The earth rumbled, something cracked and snapped. The smell of sulfur, burning hair, and burning flesh filled the air. Pyriphlegethon was becoming more active now, rumbling, gnashing, and clashing in the distance. The Rock of the Damned was quaking, as if attempting to devour him.
Jason thought about his wife and daughter. He had not been kind to them, and now regretted it dearly. If he could but see them just one last time... and then, like a flower opening to the warmth of the sun... Jason’s heart opened. This was all about love.
Without love, they were all wraiths.
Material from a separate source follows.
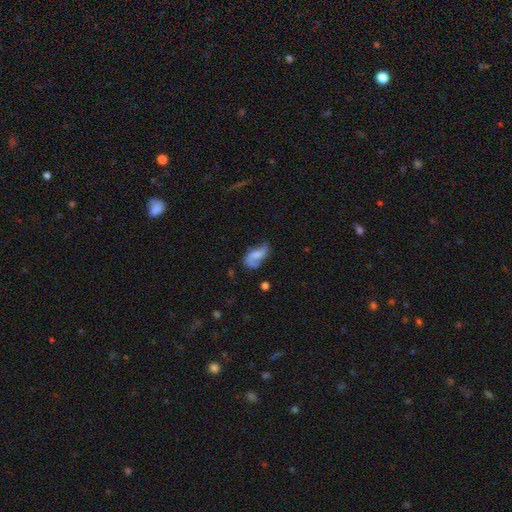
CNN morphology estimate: Smooth or featured? Predicted: featured or disk (p=0.62). Edge-on disk? Predicted: no (p=0.96). Bar? Predicted: no (p=0.56). Spiral arms? Predicted: yes (p=0.86). Spiral winding? Predicted: loose (p=0.61). Spiral arm count? Predicted: 2 (p=0.74). Bulge size? Predicted: none (p=0.31). Merging? Predicted: none (p=0.46).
Even the Gods were but shadows on the wall if they had not love. Jason flipped the coin in his hand and caught it. He smiled, and for the first time during this whole adventure, felt alive.
“All right, Zeus, Christos, God, Hermes, or whatever it is you call yourself,” Jason said into the fetid gloom. “Maybe I do deserve this... maybe I’ve earned it.
“Do with me, as you will. Nevertheless, the one thing you can’t change is my love for my family. No matter what happens to me, I will love my wife and daughter until the end of time... and beyond that!”
To Jason’s everlasting amazement, a slender beam of golden yellow sunlight lanced down through a crack in the overcast. Ordinary sunlight was dazzling in the perpetual gloom.
Illuminated by this single beam, a simple knotted rope ladder dropped from the clouds above. Jason grabbed hold and starting climbing with all of his strength. He would return to his family or die trying.
* * *
Jason awoke in the cellar. He must have passed out. He was having difficulty breathing, suffering massive chest pain. It felt as if an elephant was sitting on his chest.
“No, it can’t be,” he said. “I’m only thirty-eight. I must have just fallen and strained myself, but boy, this really, really hurts.”
He looked up the stairs; the cellar door was partially open, casting a triangle of light, a promise of life. He was too weak to climb, but he still had his cell phone. He pulled it out and dialed 911. They answered.
Jason was surprised to see that the sheets had covered piles of boxes. They were not at all the statues he had imagined they were.
Something was in his left hand. It was an ancient Greek coin with a worn engraving of Eros. Did he grab it from the floor when he fell? Or... the alternative was unthinkable. He slipped the coin into his pocket. Was someone laughing?
Jason was having trouble breathing, his heart fluttering in his chest like a startled bird. He began to fade in and out of consciousness.
They’d better hurry, he thought.
* * *
“Jason, are you awake?”
He opened his eyes. He was in the Cardiac Step-down Unit in Hartford Hospital. Several days had passed. It was Barbara’s voice.
He grabbed her hand. She was real, flesh and blood. Real sunlight streamed in through the window.
“Barbara, I’m so sorry. I’m so, so sorry. I was such a jerk,” he said.
“We’ll talk about that later,” she said. “But Amy’s here now and she wants to give you something. Do you want to see her?”
“Oh, yes, please,” he said, and propped himself up in bed. Amy came running into the room, a sheet of paper in her hand, and jumped up on his bed.
“Daddy, Daddy, you’re home! I knew that you’d come back. Here I drew this for you.” She handed him a drawing; a black scrawl of clouds at the top, a big yellow ray coming down, and a brown rope ladder dangling from above.
Jason drew her to him, hugged her, holding her close.
“Thank you, Honey,” he sobbed. “Thank you so much. I will keep this forever; forever and ever and ever.”